Possible examples are:

  • Disseminating updates to the topic descriptor (which would essentially mean a new topic descriptor)
  • New subscribers(? - probably not that relevant but still a possibility)
  • New sub-topics added (? - this would essentially translate in the first bullet point)

If needed this information could even be spread across different sub-topics, giving the possibility to every node to fine grain the information it's interested in.

2017-06-20 meeting

  • Presentation:
    My goal will be to build a pub/sub communication system over IPFS, a peer-to-peer hypermedia protocol. The solution I would like to propose would be inline with what is the IPFS philosophy to have a decoupled structure of small components that allow developers and users to use what’s best fit for their specific needs, like opting between reliability vs speed, or favouring routing over a structured network or not. By the end I would like to have a lip2p specification that could be integrated into IPFS core.

  • Related work:
    So far I've been covering:
    IPFS structure and its whitepaper
    XL peer-to-peer pub/sub systems (quite large haven't finished) from where I've extracted:
    Megdhoot a topic based pub sub system over an unstructured network
    Sub-2-Sub a content based pub sub system over DHT’s

  • What I've been up to:
    Looking at IPFS current implementation and testing it.
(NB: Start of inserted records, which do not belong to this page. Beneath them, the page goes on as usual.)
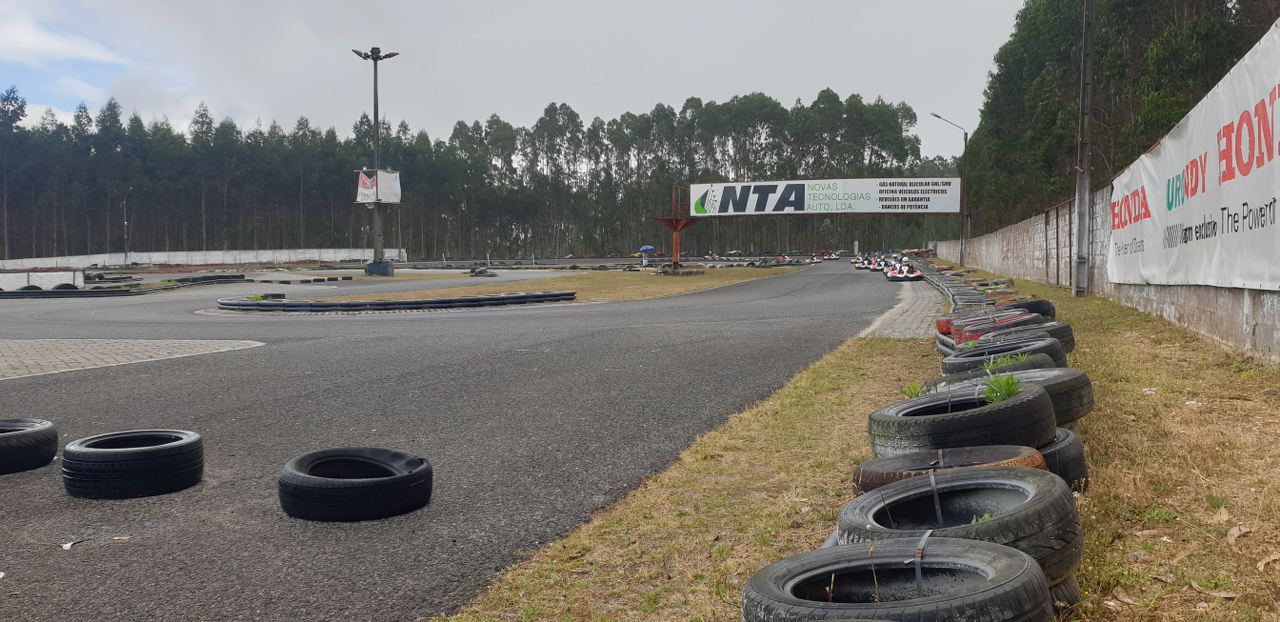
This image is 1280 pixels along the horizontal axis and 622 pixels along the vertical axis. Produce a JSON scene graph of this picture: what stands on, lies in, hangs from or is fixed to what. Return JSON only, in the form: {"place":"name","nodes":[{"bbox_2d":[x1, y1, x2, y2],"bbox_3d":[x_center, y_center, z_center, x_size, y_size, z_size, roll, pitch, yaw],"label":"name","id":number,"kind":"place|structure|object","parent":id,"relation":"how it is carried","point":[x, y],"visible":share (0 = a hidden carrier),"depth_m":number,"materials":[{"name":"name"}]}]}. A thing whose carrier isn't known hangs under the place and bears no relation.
{"place":"outdoors","nodes":[
{"label":"outdoors","id":0,"kind":"place"},
{"bbox_2d":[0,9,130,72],"label":"cloud","id":1,"kind":"structure","parent":0,"point":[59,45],"materials":[{"name":"white"}]},
{"bbox_2d":[0,338,264,380],"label":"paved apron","id":2,"kind":"structure","parent":0,"point":[11,343],"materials":[{"name":"grey concrete"}]},
{"bbox_2d":[0,248,404,269],"label":"white wall","id":3,"kind":"structure","parent":0,"point":[162,254],"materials":[{"name":"white concrete"}]},
{"bbox_2d":[1,262,920,621],"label":"race track","id":4,"kind":"structure","parent":0,"point":[280,354],"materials":[{"name":"grey asphalt"}]},
{"bbox_2d":[0,418,58,474],"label":"tire","id":5,"kind":"object","parent":4,"relation":"on","point":[33,441],"visible":0.99,"depth_m":5.79,"materials":[{"name":"black rubber"}]},
{"bbox_2d":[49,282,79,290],"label":"tire","id":6,"kind":"object","parent":4,"relation":"on","point":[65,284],"visible":0.35,"depth_m":29.81,"materials":[{"name":"black rubber"}]},
{"bbox_2d":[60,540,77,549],"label":"litter","id":7,"kind":"object","parent":4,"relation":"on","point":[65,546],"visible":0.95,"depth_m":4.44,"materials":[{"name":"white paper"}]},
{"bbox_2d":[0,273,251,297],"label":"tire barrier","id":8,"kind":"object","parent":4,"relation":"on","point":[106,293],"visible":0.87,"depth_m":30.09,"materials":[{"name":"black rubber"}]},
{"bbox_2d":[61,428,204,499],"bbox_3d":[-2.860,0.843,5.433,0.675,0.304,0.722,0,4,12],"label":"tire","id":9,"kind":"object","parent":4,"relation":"on","point":[138,455],"visible":0.98,"depth_m":5.20,"materials":[{"name":"black rubber"}]},
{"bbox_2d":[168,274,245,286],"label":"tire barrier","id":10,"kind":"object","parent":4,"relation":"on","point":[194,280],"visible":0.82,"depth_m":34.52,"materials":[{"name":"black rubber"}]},
{"bbox_2d":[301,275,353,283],"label":"tire","id":11,"kind":"object","parent":4,"relation":"on","point":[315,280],"visible":0.95,"depth_m":38.82,"materials":[{"name":"black rubber"}]},
{"bbox_2d":[275,447,432,521],"bbox_3d":[-1.489,0.882,5.023,0.730,0.297,0.793,0,4,12],"label":"tire","id":12,"kind":"object","parent":4,"relation":"on","point":[304,462],"visible":0.99,"depth_m":4.77,"materials":[{"name":"black rubber"}]},
{"bbox_2d":[215,290,577,313],"bbox_3d":[-5.437,-0.239,21.215,6.979,0.324,4.545,0,4,12],"label":"tire barrier","id":13,"kind":"object","parent":4,"relation":"on","point":[414,303],"visible":0.97,"depth_m":20.18,"materials":[{"name":"black rubber"}]},
{"bbox_2d":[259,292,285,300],"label":"tire","id":14,"kind":"object","parent":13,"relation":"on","point":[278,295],"visible":0.66,"depth_m":21.61,"materials":[{"name":"black rubber"}]},
{"bbox_2d":[468,265,495,277],"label":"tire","id":15,"kind":"object","parent":4,"relation":"on","point":[480,271],"visible":0.96,"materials":[{"name":"black rubber"}]},
{"bbox_2d":[359,265,800,300],"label":"grass strip","id":16,"kind":"object","parent":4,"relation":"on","point":[749,271],"visible":0.57,"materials":[{"name":"plant"}]},
{"bbox_2d":[355,47,397,275],"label":"light pole","id":17,"kind":"object","parent":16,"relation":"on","point":[375,119],"visible":0.94,"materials":[{"name":"grey metal"}]},
{"bbox_2d":[356,169,401,203],"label":"banner","id":18,"kind":"object","parent":17,"relation":"attached to","point":[362,176],"visible":0.81,"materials":[{"name":"white"}]},
{"bbox_2d":[363,261,393,275],"label":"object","id":19,"kind":"object","parent":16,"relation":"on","point":[371,265],"visible":0.88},
{"bbox_2d":[639,244,654,266],"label":"blue umbrella","id":20,"kind":"object","parent":16,"relation":"on","point":[646,248],"visible":0.96,"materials":[{"name":"blue fabric"}]},
{"bbox_2d":[655,186,699,269],"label":"red post","id":21,"kind":"object","parent":16,"relation":"on","point":[676,240],"visible":0.79,"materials":[{"name":"metal"}]},
{"bbox_2d":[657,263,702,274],"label":"tire","id":22,"kind":"object","parent":16,"relation":"on","point":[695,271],"visible":0.92,"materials":[{"name":"grey rubber"}]},
{"bbox_2d":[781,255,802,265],"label":"go-kart","id":23,"kind":"object","parent":4,"relation":"on","point":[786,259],"visible":0.84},
{"bbox_2d":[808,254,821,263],"label":"race car","id":24,"kind":"object","parent":4,"relation":"on","point":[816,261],"visible":0.85,"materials":[{"name":"white plastic"}]},
{"bbox_2d":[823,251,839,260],"label":"race car","id":25,"kind":"object","parent":4,"relation":"on","point":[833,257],"visible":0.85,"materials":[{"name":"white plastic"}]},
{"bbox_2d":[853,255,871,269],"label":"go-kart","id":26,"kind":"object","parent":4,"relation":"on","point":[859,263],"visible":0.67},
{"bbox_2d":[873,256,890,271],"label":"race car","id":27,"kind":"object","parent":4,"relation":"on","point":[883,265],"visible":0.52,"depth_m":38.85,"materials":[{"name":"white plastic"}]},
{"bbox_2d":[885,260,923,280],"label":"go-kart","id":28,"kind":"object","parent":4,"relation":"on","point":[915,276],"visible":0.79,"depth_m":32.82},
{"bbox_2d":[0,0,1025,165],"label":"sky","id":29,"kind":"structure","parent":0,"point":[706,3],"materials":[{"name":"grey"}]},
{"bbox_2d":[435,267,1279,621],"label":"grass verge","id":30,"kind":"structure","parent":0,"point":[1126,544],"materials":[{"name":"brown plant"}]},
{"bbox_2d":[742,537,1052,621],"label":"tire","id":31,"kind":"object","parent":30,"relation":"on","point":[846,553],"visible":0.94,"depth_m":2.32,"materials":[{"name":"black rubber"}]},
{"bbox_2d":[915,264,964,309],"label":"tire barrier","id":32,"kind":"object","parent":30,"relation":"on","point":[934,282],"visible":0.46,"depth_m":19.69,"materials":[{"name":"black rubber"}]},
{"bbox_2d":[929,113,969,266],"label":"street lamp","id":33,"kind":"object","parent":30,"relation":"on","point":[939,117],"visible":0.94,"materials":[{"name":"grey metal"}]},
{"bbox_2d":[852,444,1047,497],"bbox_3d":[1.172,0.659,3.615,0.763,0.310,0.609,1,4,27],"label":"tire","id":34,"kind":"object","parent":30,"relation":"on","point":[915,458],"visible":0.31,"depth_m":3.60,"materials":[{"name":"black rubber"}]},
{"bbox_2d":[864,381,1057,457],"bbox_3d":[1.439,0.514,4.322,0.726,0.358,0.809,-3,4,-31],"label":"tire","id":35,"kind":"object","parent":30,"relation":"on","point":[1020,405],"visible":0.72,"depth_m":4.09,"materials":[{"name":"black rubber"}]},
{"bbox_2d":[902,381,929,398],"bbox_3d":[1.509,0.434,5.139,0.272,0.149,0.288,-1,4,-10],"label":"weed","id":36,"kind":"object","parent":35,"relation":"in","point":[915,394],"visible":0.4,"depth_m":5.15,"materials":[{"name":"green plant"}]},
{"bbox_2d":[980,374,1022,404],"bbox_3d":[1.610,0.350,4.308,0.253,0.147,0.285,0,4,12],"label":"weed","id":37,"kind":"object","parent":35,"relation":"in","point":[1010,386],"visible":0.68,"depth_m":4.30,"materials":[{"name":"green plant"}]},
{"bbox_2d":[841,467,1081,592],"bbox_3d":[0.959,0.654,2.956,0.710,0.328,0.687,1,4,27],"label":"tire","id":38,"kind":"object","parent":30,"relation":"on","point":[990,523],"visible":0.61,"depth_m":2.86,"materials":[{"name":"black rubber"}]},
{"bbox_2d":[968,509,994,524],"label":"weed","id":39,"kind":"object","parent":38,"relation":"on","point":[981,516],"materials":[{"name":"green plant"}]},
{"bbox_2d":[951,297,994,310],"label":"tire","id":40,"kind":"object","parent":30,"relation":"on","point":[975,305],"visible":0.35,"depth_m":12.43,"materials":[{"name":"black rubber"}]},
{"bbox_2d":[937,309,1016,335],"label":"tire","id":41,"kind":"object","parent":30,"relation":"on","point":[941,326],"visible":0.29,"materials":[{"name":"red rubber"}]},
{"bbox_2d":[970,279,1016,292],"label":"tire","id":42,"kind":"object","parent":30,"relation":"on","point":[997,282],"visible":0.36,"depth_m":17.09,"materials":[{"name":"black rubber"}]},
{"bbox_2d":[931,363,1058,388],"bbox_3d":[2.092,0.448,5.680,0.730,0.322,0.629,2,4,35],"label":"tire","id":43,"kind":"object","parent":30,"relation":"on","point":[982,377],"visible":0.17,"depth_m":5.62,"materials":[{"name":"black rubber"}]},
{"bbox_2d":[950,313,1042,343],"bbox_3d":[3.229,0.192,8.625,0.596,0.316,0.616,2,5,38],"label":"tire","id":44,"kind":"object","parent":30,"relation":"on","point":[958,333],"visible":0.41,"depth_m":8.52,"materials":[{"name":"rubber"}]},
{"bbox_2d":[944,335,1064,370],"bbox_3d":[2.518,0.350,6.672,0.633,0.347,0.783,-4,5,-42],"label":"tire","id":45,"kind":"object","parent":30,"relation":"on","point":[1048,348],"visible":0.37,"depth_m":6.58,"materials":[{"name":"black rubber"}]},
{"bbox_2d":[981,352,1029,369],"bbox_3d":[2.211,0.310,5.854,0.378,0.150,0.395,0,4,12],"label":"weed","id":46,"kind":"object","parent":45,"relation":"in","point":[1005,360],"visible":0.4,"depth_m":5.84,"materials":[{"name":"green plant"}]},
{"bbox_2d":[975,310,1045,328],"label":"tire","id":47,"kind":"object","parent":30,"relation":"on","point":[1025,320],"visible":0.28,"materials":[{"name":"black rubber"}]},
{"bbox_2d":[951,366,1094,424],"bbox_3d":[1.955,0.440,5.075,0.769,0.343,0.603,3,5,41],"label":"tire","id":48,"kind":"object","parent":30,"relation":"on","point":[1089,394],"visible":0.31,"depth_m":4.90,"materials":[{"name":"black rubber"}]},
{"bbox_2d":[1005,298,1055,318],"bbox_3d":[4.465,0.023,11.050,0.509,0.336,0.670,2,4,30],"label":"tire","id":49,"kind":"object","parent":30,"relation":"on","point":[1031,305],"visible":0.42,"depth_m":10.85,"materials":[{"name":"black rubber"}]},
{"bbox_2d":[991,320,1074,353],"bbox_3d":[3.175,0.234,7.886,0.675,0.327,0.627,3,5,39],"label":"tire","id":50,"kind":"object","parent":30,"relation":"on","point":[1057,335],"visible":0.28,"depth_m":7.73,"materials":[{"name":"black rubber"}]},
{"bbox_2d":[1037,426,1088,491],"bbox_3d":[1.614,0.640,4.205,0.716,0.337,0.531,1,4,27],"label":"tire","id":51,"kind":"object","parent":30,"relation":"on","point":[1063,451],"visible":0.17,"depth_m":3.98,"materials":[{"name":"black rubber"}]},
{"bbox_2d":[1048,575,1081,616],"bbox_3d":[1.066,0.801,2.866,0.479,0.245,0.436,0,4,12],"label":"tire","id":52,"kind":"object","parent":30,"relation":"on","point":[1070,587],"visible":0.09,"depth_m":2.74,"materials":[{"name":"black rubber"}]},
{"bbox_2d":[1073,0,1096,297],"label":"utility pole","id":53,"kind":"object","parent":30,"relation":"on","point":[1078,244],"visible":0.98,"depth_m":17.50,"materials":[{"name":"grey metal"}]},
{"bbox_2d":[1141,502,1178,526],"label":"weed","id":54,"kind":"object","parent":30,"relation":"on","point":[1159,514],"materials":[{"name":"green plant"}]},
{"bbox_2d":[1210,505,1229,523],"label":"dry leaf","id":55,"kind":"object","parent":30,"relation":"on","point":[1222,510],"visible":0.78,"depth_m":3.88,"materials":[{"name":"beige plant"}]},
{"bbox_2d":[1225,524,1251,545],"bbox_3d":[2.321,0.859,3.739,0.135,0.056,0.165,0,4,12],"label":"dry leaf","id":56,"kind":"object","parent":30,"relation":"on","point":[1235,534],"visible":0.84,"depth_m":3.74,"materials":[{"name":"brown plant"}]},
{"bbox_2d":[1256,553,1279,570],"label":"dry leaf","id":57,"kind":"object","parent":30,"relation":"on","point":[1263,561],"visible":0.92,"depth_m":3.37,"materials":[{"name":"brown plant"}]},
{"bbox_2d":[859,279,945,338],"label":"path","id":58,"kind":"structure","parent":0,"point":[906,314],"materials":[{"name":"grey concrete"}]},
{"bbox_2d":[936,186,1279,364],"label":"stone wall","id":59,"kind":"structure","parent":0,"point":[1169,309],"depth_m":16.40,"materials":[{"name":"grey"}]},
{"bbox_2d":[1108,18,1279,293],"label":"banner","id":60,"kind":"object","parent":59,"relation":"attached to","point":[1235,199],"visible":0.95,"depth_m":9.95,"materials":[{"name":"white plastic"}]},
{"label":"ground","id":61,"kind":"structure","parent":0},
{"bbox_2d":[0,270,84,290],"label":"concrete barrier","id":62,"kind":"object","parent":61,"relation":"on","point":[41,273],"visible":0.78,"depth_m":31.49,"materials":[{"name":"white concrete"}]},
{"bbox_2d":[121,193,129,264],"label":"pole","id":63,"kind":"object","parent":61,"relation":"on","point":[125,252],"visible":0.86,"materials":[{"name":"metal"}]},
{"bbox_2d":[0,91,939,260],"label":"tree line","id":64,"kind":"object","parent":61,"relation":"on","point":[343,189],"visible":0.75,"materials":[{"name":"wood"}]},
{"bbox_2d":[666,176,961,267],"label":"gantry","id":65,"kind":"object","parent":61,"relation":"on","point":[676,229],"visible":0.8,"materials":[{"name":"metal"}]},
{"bbox_2d":[688,177,961,214],"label":"banner","id":66,"kind":"object","parent":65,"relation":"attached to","point":[941,210],"visible":0.96,"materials":[{"name":"white plastic"}]},
{"bbox_2d":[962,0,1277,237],"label":"tree","id":67,"kind":"object","parent":61,"relation":"on","point":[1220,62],"visible":0.52,"depth_m":31.33,"materials":[{"name":"green plant"}]}
]}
I would like to test some stuff over the current setup (like tracking the num of messages between peers) and my aim would be to have some small tests that could allow me to see how the network behaves.

  • Questions:
    Diving into the current pubsub (aka floodsub) implementation. Seems to be a simple flood alg as the name states, each node emits the message to self if interested and forwards to all peers in his list(?) (not sure what's the structure used here). The messages have some sort of id which prevents the node to forward previously seen messages (each node only forwards once). How does this lib relate with ipfs and how does ipfs use it?

Looking into the ipfs paper for some clarity on blocks vs files, are they the same?

September 29

Still focused on reading. Relevant literature - "TERA: Topic-based Event Routing for peer-to-peer Architectures" (one of the solutions covered in XL pubsub). Next efforts will be put into more recent literature and the creation of hack project around integrating IPFS pubsub in a multiplayer web based game.
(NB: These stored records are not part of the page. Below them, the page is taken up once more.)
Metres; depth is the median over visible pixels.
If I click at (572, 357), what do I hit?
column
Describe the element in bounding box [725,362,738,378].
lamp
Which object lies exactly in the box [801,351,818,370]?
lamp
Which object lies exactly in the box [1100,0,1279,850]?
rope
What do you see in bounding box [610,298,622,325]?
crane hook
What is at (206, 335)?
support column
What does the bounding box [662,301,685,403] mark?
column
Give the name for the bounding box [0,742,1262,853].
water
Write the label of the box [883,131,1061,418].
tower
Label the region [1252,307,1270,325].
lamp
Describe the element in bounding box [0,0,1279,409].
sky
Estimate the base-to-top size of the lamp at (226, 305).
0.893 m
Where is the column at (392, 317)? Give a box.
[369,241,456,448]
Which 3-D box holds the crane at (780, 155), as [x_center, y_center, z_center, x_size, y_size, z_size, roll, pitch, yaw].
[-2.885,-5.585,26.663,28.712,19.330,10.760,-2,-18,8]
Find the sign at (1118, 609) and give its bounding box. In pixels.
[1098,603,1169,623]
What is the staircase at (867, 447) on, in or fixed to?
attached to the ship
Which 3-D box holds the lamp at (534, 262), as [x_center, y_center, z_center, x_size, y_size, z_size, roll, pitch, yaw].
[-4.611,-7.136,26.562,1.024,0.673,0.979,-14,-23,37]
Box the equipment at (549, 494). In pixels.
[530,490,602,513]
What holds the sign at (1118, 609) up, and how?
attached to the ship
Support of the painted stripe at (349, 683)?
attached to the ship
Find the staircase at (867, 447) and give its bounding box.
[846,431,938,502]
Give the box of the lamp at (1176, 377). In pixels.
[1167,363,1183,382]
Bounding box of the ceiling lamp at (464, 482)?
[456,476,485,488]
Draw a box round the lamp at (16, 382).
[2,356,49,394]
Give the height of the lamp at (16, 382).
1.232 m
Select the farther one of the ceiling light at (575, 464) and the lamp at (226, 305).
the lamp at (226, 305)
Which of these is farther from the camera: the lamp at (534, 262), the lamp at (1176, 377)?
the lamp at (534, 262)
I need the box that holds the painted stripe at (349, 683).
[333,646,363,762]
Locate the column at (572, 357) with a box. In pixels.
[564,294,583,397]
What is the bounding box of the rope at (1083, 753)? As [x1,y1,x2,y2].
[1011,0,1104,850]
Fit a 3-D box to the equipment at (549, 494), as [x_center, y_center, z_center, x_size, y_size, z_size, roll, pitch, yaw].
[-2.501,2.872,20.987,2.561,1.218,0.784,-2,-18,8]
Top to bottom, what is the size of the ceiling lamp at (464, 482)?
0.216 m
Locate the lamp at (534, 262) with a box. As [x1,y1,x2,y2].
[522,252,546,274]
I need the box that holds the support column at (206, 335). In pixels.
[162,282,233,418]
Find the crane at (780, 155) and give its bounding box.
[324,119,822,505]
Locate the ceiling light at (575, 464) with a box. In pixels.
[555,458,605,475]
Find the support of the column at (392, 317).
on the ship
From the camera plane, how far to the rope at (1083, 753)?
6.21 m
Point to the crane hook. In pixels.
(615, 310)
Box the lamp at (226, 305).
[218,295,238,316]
Package managers over IPFS

What would be the main benefits of having package managers over IPFS? A truly distributed package manager, no need for complex infrastructures to deal with a centralized source which can easily become a bottleneck. There are already some implementations like gx which might be a good starting point to look at but probably lacks in terms of having a well defined and established package manager to compare it to (unlike Node and NPM for example, or dpkg and debian). By the end, one of the main goals here would be to compare any possible implementation(s) over IPFS with a real live one in terms of resilience, performance, correctness, etc.